「不自由さ」がなぜ面白いのか
不自由さの中の自由さ
同じトリガーで戦うということは逆説的にトリガーの性能が敗因にはならないということだ。
トリガー以外の部分、身体能力やトリオン性能、戦術・戦略、アイデアで差がつく。
特に戦略や戦術を重要視している部分が非常に面白い。
例えばオサムと風間の模擬戦がそうだ。
この模擬戦が行われるのは第5巻だが、それまでの話では空閑や迅、A級隊員のバトルがメインとなっている。
特にA級である三輪隊による空閑への奇襲、空閑の所在を巡った迅・嵐山隊 vs A級トップ3の太刀川隊・風間隊・冬島隊による黒トリガーの争奪戦と実力者同士の派手な戦闘が見ものであった。

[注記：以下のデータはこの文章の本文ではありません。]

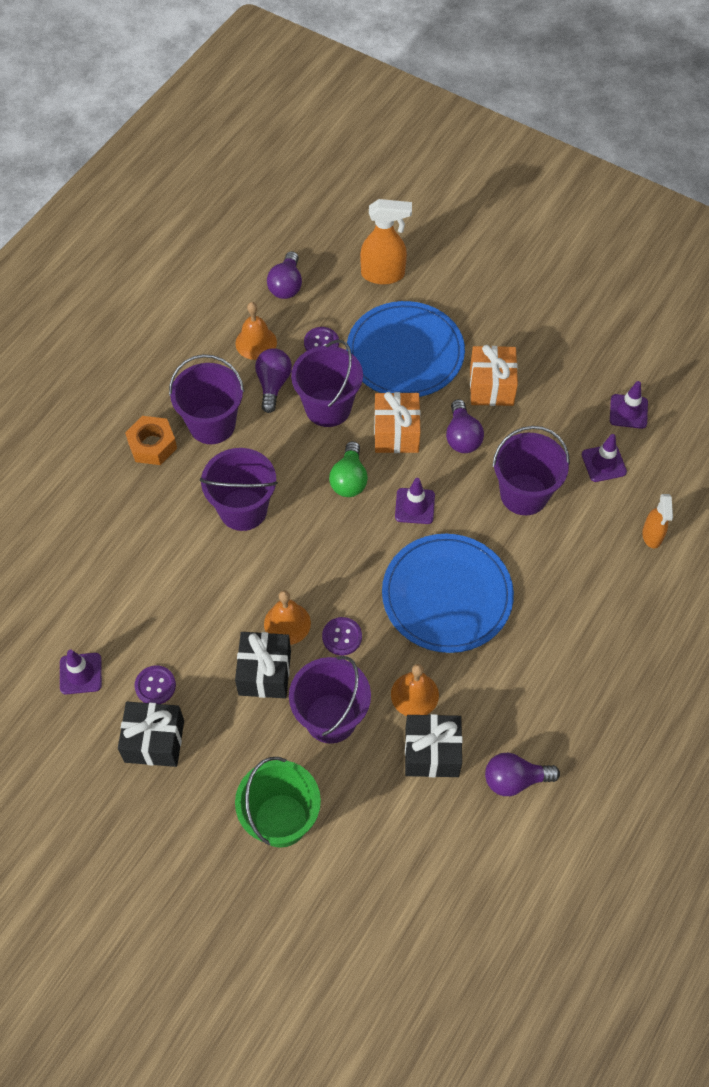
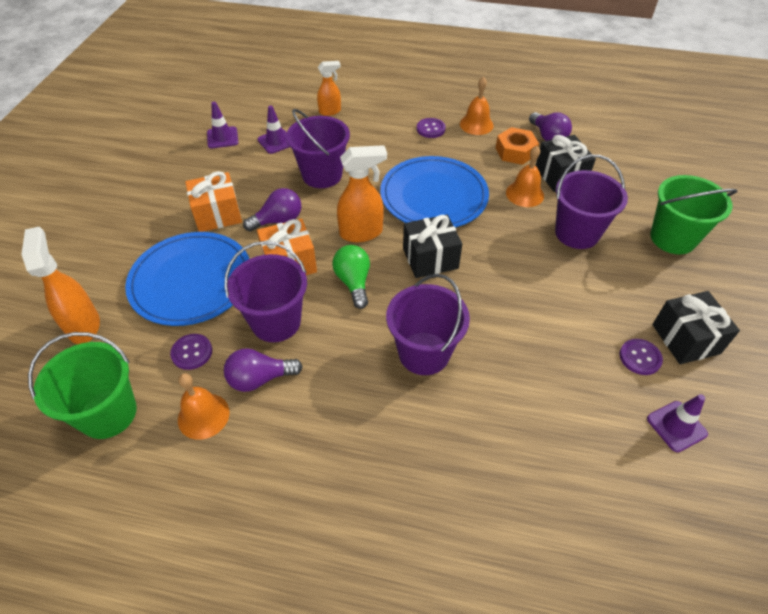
camera: 110 degrees left, 10 degrees down
orange nut [125,416,177,465] -> orange nut moved to [496,127,539,165]
purple bucket [169,354,244,444] -> none
black gift [235,632,291,698] -> black gift moved to [403,215,462,278]
orange bell [264,590,311,645] -> orange bell moved to [460,77,494,135]
purple light bulb [267,251,302,299] -> green bucket [28,332,137,439]
purple button [322,617,362,655] -> purple button moved to [417,118,446,138]
green light bulb [329,441,368,497] -> green light bulb turned 90 degrees counterclockwise [332,245,370,309]
purple traffic cone [395,478,435,524] -> orange spray bottle [337,145,387,242]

一方、経験や技術に乏しいオサムは裏方に回ることが多く、活躍の場面が限られていた。
この風間とのバトルはオサムにとっての転換期となるわけだが、『ワールドトリガー』においても転換期である。
これまでは「黒トリガーの強さ」に注目されていたわけだが、ここでようやく「三雲修」に焦点があてられる。
2人の模擬戦ではオサムが為すすべもなく一方的にやられてしまい、20戦以上行うもののかすり傷すら与えられず試合は終了へと向かう。
しかし空閑のボーダーに入隊させる代わりに迅が師匠の形見を手放したという事実を聞き再戦を依頼する。
オサムは一矢報いるための発想を生み出す。
結果、風間がオサムと張り合うためダメージを負ったというのもあるが十分な大金星をあげる。
ここでのオサムは戦闘経験も技量も全く満たないものである。
しかし、「通常弾の散弾で部屋を埋め尽くす」「スラスターでの突撃」「シールドでの行動制限」「ゼロ距離射撃」と創意工夫に富んでいる。
このことについては風間も次のように評価している。
「自分の弱さをよく自覚していて、それゆえ発想と相手を読む頭がある。
知恵と工夫を使う戦い方は、俺は嫌いじゃない」
『ワールドトリガー』第5巻 第37話「三雲修⑥」
このように戦略・戦術という目線からバトルを楽しむことができるというのが『ワールドトリガー』という作品の特徴であるといえる。
その契機となるのがオサム vs 風間のこの模擬戦であった。